When the case was sent back down to the trial court, a jury found that the two instruments together were “the true Last Will and Testament of Eloise Harley Collins.”
The caveator appealed on a number of grounds and the Georgia Supreme Court had another chance to weigh in on this case. While the Court stayed mostly out of the substantive fray, it did provide a little guidance to estate planners.
A big part of the caveator’s appeal dealt with the jury charges. The caveator requested a charge regarding incorporation by reference. The doctrine of incorporation by reference is the act of including a second document in another document just by mentioning that second document. At common law, this doctrine had been applied to allow a testator to dispose of property outside of his or her will if provided for in a separate document referenced in the will. Georgia estate planners may want to pay attention to what follows.

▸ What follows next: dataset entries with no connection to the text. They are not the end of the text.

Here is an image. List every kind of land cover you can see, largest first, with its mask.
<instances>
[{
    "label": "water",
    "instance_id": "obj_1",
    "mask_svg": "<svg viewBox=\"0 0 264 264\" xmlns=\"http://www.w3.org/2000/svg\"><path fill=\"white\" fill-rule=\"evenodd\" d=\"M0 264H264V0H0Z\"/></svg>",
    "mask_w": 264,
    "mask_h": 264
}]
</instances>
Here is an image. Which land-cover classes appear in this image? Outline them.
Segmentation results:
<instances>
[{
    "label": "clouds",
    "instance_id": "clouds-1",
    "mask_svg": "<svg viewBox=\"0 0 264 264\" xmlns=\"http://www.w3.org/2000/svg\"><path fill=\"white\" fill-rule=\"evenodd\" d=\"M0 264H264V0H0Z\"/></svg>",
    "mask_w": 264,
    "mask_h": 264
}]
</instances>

In Lee v. Swain, the caveator requested a jury charge that an extrinsic document must be described “clearly, explicitly, and unambiguously” to be incorporated into a will. The trial court refused to include this instruction in its charge to the jury. The Georgia Supreme Court affirmed, holding:
[The caveator] fails, however, to cite any authority indicating that the doctrine of incorporation by reference has been embraced in the context of wills under Georgia law. Absent any support for the proposition that the doctrine of incorporation by reference applies in this context, it was not error for the trial court to refuse to give the requested charge.
In other words, if you want to dispose of property in a certain way – make sure you put it in your will rather than relying on that separate list of belongings and to whom you’d like them distributed after your death.
But, then again, as Lee v. Swain shows us, that separate list of property may end up being found to be part a of your will after all.